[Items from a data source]
■ ■ ■ ■

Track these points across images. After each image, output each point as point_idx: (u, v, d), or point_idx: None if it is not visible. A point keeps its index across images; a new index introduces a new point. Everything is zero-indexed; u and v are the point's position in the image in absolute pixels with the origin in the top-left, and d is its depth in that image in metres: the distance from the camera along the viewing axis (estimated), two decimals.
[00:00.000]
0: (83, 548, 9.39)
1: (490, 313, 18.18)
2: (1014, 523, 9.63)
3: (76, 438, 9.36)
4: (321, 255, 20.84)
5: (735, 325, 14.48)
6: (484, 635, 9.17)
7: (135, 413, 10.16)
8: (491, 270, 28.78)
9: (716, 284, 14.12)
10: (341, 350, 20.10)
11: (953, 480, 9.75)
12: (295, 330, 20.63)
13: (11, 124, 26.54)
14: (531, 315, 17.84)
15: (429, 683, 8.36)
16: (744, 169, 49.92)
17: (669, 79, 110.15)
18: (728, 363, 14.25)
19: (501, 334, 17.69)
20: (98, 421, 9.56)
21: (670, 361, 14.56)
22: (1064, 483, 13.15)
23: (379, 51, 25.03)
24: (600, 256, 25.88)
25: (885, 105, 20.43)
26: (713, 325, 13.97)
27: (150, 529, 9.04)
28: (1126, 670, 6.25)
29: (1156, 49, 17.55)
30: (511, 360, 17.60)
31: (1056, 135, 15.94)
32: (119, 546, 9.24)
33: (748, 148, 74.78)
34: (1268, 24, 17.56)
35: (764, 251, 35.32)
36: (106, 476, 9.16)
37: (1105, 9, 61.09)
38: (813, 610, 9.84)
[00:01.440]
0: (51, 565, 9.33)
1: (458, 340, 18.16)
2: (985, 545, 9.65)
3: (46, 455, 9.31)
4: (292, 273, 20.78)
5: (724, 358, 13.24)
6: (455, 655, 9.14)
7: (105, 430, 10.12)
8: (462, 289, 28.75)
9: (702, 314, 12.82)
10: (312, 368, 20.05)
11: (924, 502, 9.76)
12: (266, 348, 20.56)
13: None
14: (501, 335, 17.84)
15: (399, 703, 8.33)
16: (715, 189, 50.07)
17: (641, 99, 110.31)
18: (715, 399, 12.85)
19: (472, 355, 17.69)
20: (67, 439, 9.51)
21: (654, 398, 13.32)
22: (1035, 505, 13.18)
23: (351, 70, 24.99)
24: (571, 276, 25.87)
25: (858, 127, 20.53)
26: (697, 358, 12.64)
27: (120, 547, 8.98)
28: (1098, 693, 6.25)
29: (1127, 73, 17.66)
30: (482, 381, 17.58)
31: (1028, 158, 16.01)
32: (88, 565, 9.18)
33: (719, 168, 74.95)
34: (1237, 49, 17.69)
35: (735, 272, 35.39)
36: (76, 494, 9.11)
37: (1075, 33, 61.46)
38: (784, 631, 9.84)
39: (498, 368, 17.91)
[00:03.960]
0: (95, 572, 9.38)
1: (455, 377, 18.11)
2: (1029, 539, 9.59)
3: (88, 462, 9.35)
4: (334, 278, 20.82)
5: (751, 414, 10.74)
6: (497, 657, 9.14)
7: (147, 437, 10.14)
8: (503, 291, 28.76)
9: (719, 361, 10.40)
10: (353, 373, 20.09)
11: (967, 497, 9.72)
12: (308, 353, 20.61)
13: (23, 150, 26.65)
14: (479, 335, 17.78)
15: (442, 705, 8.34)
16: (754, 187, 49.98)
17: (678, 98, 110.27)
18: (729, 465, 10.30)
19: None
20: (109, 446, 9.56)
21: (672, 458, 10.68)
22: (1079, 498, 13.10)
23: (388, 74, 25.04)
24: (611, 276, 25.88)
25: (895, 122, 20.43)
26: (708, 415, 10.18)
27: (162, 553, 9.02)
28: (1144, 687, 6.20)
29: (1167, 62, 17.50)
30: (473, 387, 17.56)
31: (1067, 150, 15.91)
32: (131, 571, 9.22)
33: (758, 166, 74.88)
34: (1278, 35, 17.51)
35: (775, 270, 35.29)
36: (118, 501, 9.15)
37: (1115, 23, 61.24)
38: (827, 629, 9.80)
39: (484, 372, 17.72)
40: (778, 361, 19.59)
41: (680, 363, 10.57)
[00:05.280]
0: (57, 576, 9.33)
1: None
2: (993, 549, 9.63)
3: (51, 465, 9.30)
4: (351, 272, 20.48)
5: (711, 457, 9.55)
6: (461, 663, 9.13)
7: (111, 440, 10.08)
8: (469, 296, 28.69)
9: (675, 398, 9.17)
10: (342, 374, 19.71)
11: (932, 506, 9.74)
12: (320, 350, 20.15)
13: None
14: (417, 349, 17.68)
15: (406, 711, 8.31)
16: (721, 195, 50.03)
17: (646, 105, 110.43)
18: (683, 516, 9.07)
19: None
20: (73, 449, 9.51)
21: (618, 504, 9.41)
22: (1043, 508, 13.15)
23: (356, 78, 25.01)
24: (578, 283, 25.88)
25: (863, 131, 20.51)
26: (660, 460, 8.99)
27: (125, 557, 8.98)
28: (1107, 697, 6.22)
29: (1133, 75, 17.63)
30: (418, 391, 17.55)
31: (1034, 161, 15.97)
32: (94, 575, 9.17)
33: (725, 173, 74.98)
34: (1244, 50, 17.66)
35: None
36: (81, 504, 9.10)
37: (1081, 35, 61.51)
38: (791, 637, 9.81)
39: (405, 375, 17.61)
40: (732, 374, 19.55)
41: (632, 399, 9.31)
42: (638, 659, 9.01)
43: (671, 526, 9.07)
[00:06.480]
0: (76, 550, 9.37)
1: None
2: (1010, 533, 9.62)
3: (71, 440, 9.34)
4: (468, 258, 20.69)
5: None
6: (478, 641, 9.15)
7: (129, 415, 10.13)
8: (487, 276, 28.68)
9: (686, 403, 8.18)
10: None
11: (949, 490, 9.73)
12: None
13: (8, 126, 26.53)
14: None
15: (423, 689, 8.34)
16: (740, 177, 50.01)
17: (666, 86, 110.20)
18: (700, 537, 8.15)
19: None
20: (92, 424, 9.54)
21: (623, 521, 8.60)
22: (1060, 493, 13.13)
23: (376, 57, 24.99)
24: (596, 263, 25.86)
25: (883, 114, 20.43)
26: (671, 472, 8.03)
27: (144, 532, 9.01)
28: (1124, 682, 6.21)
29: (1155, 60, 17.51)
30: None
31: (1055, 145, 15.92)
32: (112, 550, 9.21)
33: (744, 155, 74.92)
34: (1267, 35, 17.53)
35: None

■ ■ ■ ■

**YOUR ASSIGNMENT**
Repeat every entry exactly. Nothing may be dropped.

**SOLUTION FOR THIS EXERCISE**
Track these points across images. After each image, output each point as point_idx: (u, v, d), or point_idx: None if it is not visible. A point keeps its index across images; a new index introduces a new point. Everything is zero-indexed; u and v are the point's position in the image in absolute pixels with the origin in the top-left, and d is its depth in that image in metres: the distance from the camera along the viewing axis (estimated), two decimals.
[00:00.000]
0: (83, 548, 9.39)
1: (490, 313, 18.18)
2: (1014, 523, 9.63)
3: (76, 438, 9.36)
4: (321, 255, 20.84)
5: (735, 325, 14.48)
6: (484, 635, 9.17)
7: (135, 413, 10.16)
8: (491, 270, 28.78)
9: (716, 284, 14.12)
10: (341, 350, 20.10)
11: (953, 480, 9.75)
12: (295, 330, 20.63)
13: (11, 124, 26.54)
14: (531, 315, 17.84)
15: (429, 683, 8.36)
16: (744, 169, 49.92)
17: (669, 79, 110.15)
18: (728, 363, 14.25)
19: (501, 334, 17.69)
20: (98, 421, 9.56)
21: (670, 361, 14.56)
22: (1064, 483, 13.15)
23: (379, 51, 25.03)
24: (600, 256, 25.88)
25: (885, 105, 20.43)
26: (713, 325, 13.97)
27: (150, 529, 9.04)
28: (1126, 670, 6.25)
29: (1156, 49, 17.55)
30: (511, 360, 17.60)
31: (1056, 135, 15.94)
32: (119, 546, 9.24)
33: (748, 148, 74.78)
34: (1268, 24, 17.56)
35: (764, 251, 35.32)
36: (106, 476, 9.16)
37: (1105, 9, 61.09)
38: (813, 610, 9.84)
[00:01.440]
0: (51, 565, 9.33)
1: (458, 340, 18.16)
2: (985, 545, 9.65)
3: (46, 455, 9.31)
4: (292, 273, 20.78)
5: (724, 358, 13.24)
6: (455, 655, 9.14)
7: (105, 430, 10.12)
8: (462, 289, 28.75)
9: (702, 314, 12.82)
10: (312, 368, 20.05)
11: (924, 502, 9.76)
12: (266, 348, 20.56)
13: None
14: (501, 335, 17.84)
15: (399, 703, 8.33)
16: (715, 189, 50.07)
17: (641, 99, 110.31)
18: (715, 399, 12.85)
19: (472, 355, 17.69)
20: (67, 439, 9.51)
21: (654, 398, 13.32)
22: (1035, 505, 13.18)
23: (351, 70, 24.99)
24: (571, 276, 25.87)
25: (858, 127, 20.53)
26: (697, 358, 12.64)
27: (120, 547, 8.98)
28: (1098, 693, 6.25)
29: (1127, 73, 17.66)
30: (482, 381, 17.58)
31: (1028, 158, 16.01)
32: (88, 565, 9.18)
33: (719, 168, 74.95)
34: (1237, 49, 17.69)
35: (735, 272, 35.39)
36: (76, 494, 9.11)
37: (1075, 33, 61.46)
38: (784, 631, 9.84)
39: (498, 368, 17.91)
[00:03.960]
0: (95, 572, 9.38)
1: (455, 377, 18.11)
2: (1029, 539, 9.59)
3: (88, 462, 9.35)
4: (334, 278, 20.82)
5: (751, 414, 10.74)
6: (497, 657, 9.14)
7: (147, 437, 10.14)
8: (503, 291, 28.76)
9: (719, 361, 10.40)
10: (353, 373, 20.09)
11: (967, 497, 9.72)
12: (308, 353, 20.61)
13: (23, 150, 26.65)
14: (479, 335, 17.78)
15: (442, 705, 8.34)
16: (754, 187, 49.98)
17: (678, 98, 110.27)
18: (729, 465, 10.30)
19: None
20: (109, 446, 9.56)
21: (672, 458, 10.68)
22: (1079, 498, 13.10)
23: (388, 74, 25.04)
24: (611, 276, 25.88)
25: (895, 122, 20.43)
26: (708, 415, 10.18)
27: (162, 553, 9.02)
28: (1144, 687, 6.20)
29: (1167, 62, 17.50)
30: (473, 387, 17.56)
31: (1067, 150, 15.91)
32: (131, 571, 9.22)
33: (758, 166, 74.88)
34: (1278, 35, 17.51)
35: (775, 270, 35.29)
36: (118, 501, 9.15)
37: (1115, 23, 61.24)
38: (827, 629, 9.80)
39: (484, 372, 17.72)
40: (778, 361, 19.59)
41: (680, 363, 10.57)
[00:05.280]
0: (57, 576, 9.33)
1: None
2: (993, 549, 9.63)
3: (51, 465, 9.30)
4: (351, 272, 20.48)
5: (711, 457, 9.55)
6: (461, 663, 9.13)
7: (111, 440, 10.08)
8: (469, 296, 28.69)
9: (675, 398, 9.17)
10: (342, 374, 19.71)
11: (932, 506, 9.74)
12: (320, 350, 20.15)
13: None
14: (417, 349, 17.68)
15: (406, 711, 8.31)
16: (721, 195, 50.03)
17: (646, 105, 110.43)
18: (683, 516, 9.07)
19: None
20: (73, 449, 9.51)
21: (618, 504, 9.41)
22: (1043, 508, 13.15)
23: (356, 78, 25.01)
24: (578, 283, 25.88)
25: (863, 131, 20.51)
26: (660, 460, 8.99)
27: (125, 557, 8.98)
28: (1107, 697, 6.22)
29: (1133, 75, 17.63)
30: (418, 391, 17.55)
31: (1034, 161, 15.97)
32: (94, 575, 9.17)
33: (725, 173, 74.98)
34: (1244, 50, 17.66)
35: None
36: (81, 504, 9.10)
37: (1081, 35, 61.51)
38: (791, 637, 9.81)
39: (405, 375, 17.61)
40: (732, 374, 19.55)
41: (632, 399, 9.31)
42: (638, 659, 9.01)
43: (671, 526, 9.07)
[00:06.480]
0: (76, 550, 9.37)
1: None
2: (1010, 533, 9.62)
3: (71, 440, 9.34)
4: (468, 258, 20.69)
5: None
6: (478, 641, 9.15)
7: (129, 415, 10.13)
8: (487, 276, 28.68)
9: (686, 403, 8.18)
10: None
11: (949, 490, 9.73)
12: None
13: (8, 126, 26.53)
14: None
15: (423, 689, 8.34)
16: (740, 177, 50.01)
17: (666, 86, 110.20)
18: (700, 537, 8.15)
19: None
20: (92, 424, 9.54)
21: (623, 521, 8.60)
22: (1060, 493, 13.13)
23: (376, 57, 24.99)
24: (596, 263, 25.86)
25: (883, 114, 20.43)
26: (671, 472, 8.03)
27: (144, 532, 9.01)
28: (1124, 682, 6.21)
29: (1155, 60, 17.51)
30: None
31: (1055, 145, 15.92)
32: (112, 550, 9.21)
33: (744, 155, 74.92)
34: (1267, 35, 17.53)
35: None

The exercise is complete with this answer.